April 02, 2018

Difference Between Micro and Macro Economics

April 02, 2018

Economics is the study of how people use limited resources to satisfy their unlimited wants.  The subject-matter of economics is divided into two main categories - microeconomics and macroeconomics. The term microeconomics is derived from the Greek word ‘mikros’ which means small while the term macroeconomics is also derived from the Greek word ‘makros’ which means large.  This article will explain the concept and distinguish between microeconomics and macroeconomics.

Difference between micro and macro economics


Microeconomics is the study of particular units of an economy. It looks to individual consumers, individual firms and small group of industries and markets. It helps to solve the three central problems of an economy: 1) What to produce? 2) How to produce and 3) For whom to produce? Microeconomics is concerned with:
  • Theory of consumer’s behavior. (E.g. Law of diminishing marginal utility and indifference curves analysis)
  • Theory of firm’s behavior. (Firms equilibrium)
  • Theory of price. (Equilibrium of demand and supply)
  • Theory of production. (Laws of returns)

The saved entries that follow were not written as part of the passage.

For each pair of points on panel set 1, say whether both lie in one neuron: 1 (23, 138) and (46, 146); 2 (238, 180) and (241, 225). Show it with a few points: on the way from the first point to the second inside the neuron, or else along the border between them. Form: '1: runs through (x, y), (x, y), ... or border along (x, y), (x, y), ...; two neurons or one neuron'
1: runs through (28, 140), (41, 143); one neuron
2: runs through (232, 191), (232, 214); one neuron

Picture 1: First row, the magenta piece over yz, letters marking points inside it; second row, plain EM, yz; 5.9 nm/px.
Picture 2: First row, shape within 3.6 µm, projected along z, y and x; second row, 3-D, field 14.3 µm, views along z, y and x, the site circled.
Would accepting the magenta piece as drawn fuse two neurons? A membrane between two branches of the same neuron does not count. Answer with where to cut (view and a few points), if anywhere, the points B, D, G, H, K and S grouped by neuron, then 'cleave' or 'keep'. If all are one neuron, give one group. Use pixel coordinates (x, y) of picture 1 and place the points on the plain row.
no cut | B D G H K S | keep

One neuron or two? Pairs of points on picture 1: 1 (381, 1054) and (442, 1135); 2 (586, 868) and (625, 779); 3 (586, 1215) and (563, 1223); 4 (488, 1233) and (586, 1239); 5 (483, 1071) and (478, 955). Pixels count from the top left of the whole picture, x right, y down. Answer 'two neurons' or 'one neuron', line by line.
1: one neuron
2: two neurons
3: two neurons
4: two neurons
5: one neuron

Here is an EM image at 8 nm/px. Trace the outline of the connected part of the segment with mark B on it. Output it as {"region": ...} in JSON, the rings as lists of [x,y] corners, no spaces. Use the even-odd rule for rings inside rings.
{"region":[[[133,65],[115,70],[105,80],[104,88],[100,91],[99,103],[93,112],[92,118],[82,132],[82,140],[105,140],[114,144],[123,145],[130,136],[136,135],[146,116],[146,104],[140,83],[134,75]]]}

Macroeconomics is the study of economy as a whole, not just specific unit of an economy. It looks to the entire industries and large-scale economic issues. Its central focus is to determine level of national income and employment. Macroeconomics is concerned with:

  • Reasons for inflation and deflation.
  • Theory of international trade. (Balance of trade and balance of payments)
  • Employment and economic growth.
  • Fiscal and monetary policies.
  • National income and output.
  • Theory of consumption
  • Savings and investment.
  • General price level.

Difference Between Micro and Macro Economics 

1. Micro means small so microeconomics studies small units of an economy. While macro means large so macroeconomics studies large scale of an economy.

2. Microeconomics looks to the particular firms, particular industries, particular households, particular commodities and individual prices, wages and incomes. On the other hand, macroeconomics looks to national income, national output, national consumption and savings, general price level, investment and employment.  

3. The basis of microeconomics is the demand and supply which help to determine equilibrium price in the market. Inversely, the basis of macroeconomics is the national income, national output, employment, general price level, and economic growth and development.   

4. Microeconomics is based on some principles to illustrate different laws, which means microeconomics applies the technique of partial equilibrium analysis. Conversely, macroeconomics applies the technique of general equilibrium analysis which deals with aggregate economic variations.  

5. Microeconomics is generally known as Price Theory. While macroeconomics is generally referred to Theory of Income, output and Employment.